--- BEGIN Information shown ---

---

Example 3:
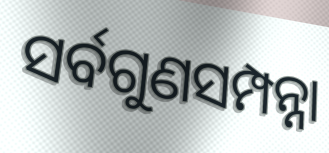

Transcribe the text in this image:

ସର୍ବଗୁଣସମ୍ପନ୍ନା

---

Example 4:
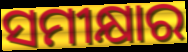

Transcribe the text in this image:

ସମୀକ୍ଷାର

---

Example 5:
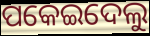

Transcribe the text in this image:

ପକେଇଦେଲୁ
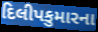
દિલીપકુમારના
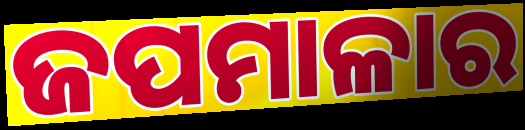
ଜପମାଳାର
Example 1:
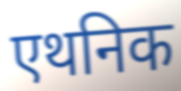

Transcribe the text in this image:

एथनिक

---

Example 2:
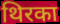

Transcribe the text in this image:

थिरका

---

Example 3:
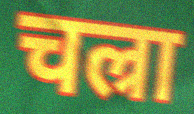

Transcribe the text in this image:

चल्रा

--- END Information shown ---

• Task description: Arrange all the lines above as a numbered list, skipping any blank lines and leaving the pictures out.

• Written response:
1. ---
2. Example 3:
3. Transcribe the text in this image:
4. ସର୍ବଗୁଣସମ୍ପନ୍ନା
5. ---
6. Example 4:
7. Transcribe the text in this image:
8. ସମୀକ୍ଷାର
9. ---
10. Example 5:
11. Transcribe the text in this image:
12. ପକେଇଦେଲୁ
13. દિલીપકુમારના
14. ଜପମାଳାର
15. Example 1:
16. Transcribe the text in this image:
17. एथनिक
18. ---
19. Example 2:
20. Transcribe the text in this image:
21. थिरका
22. ---
23. Example 3:
24. Transcribe the text in this image:
25. चल्रा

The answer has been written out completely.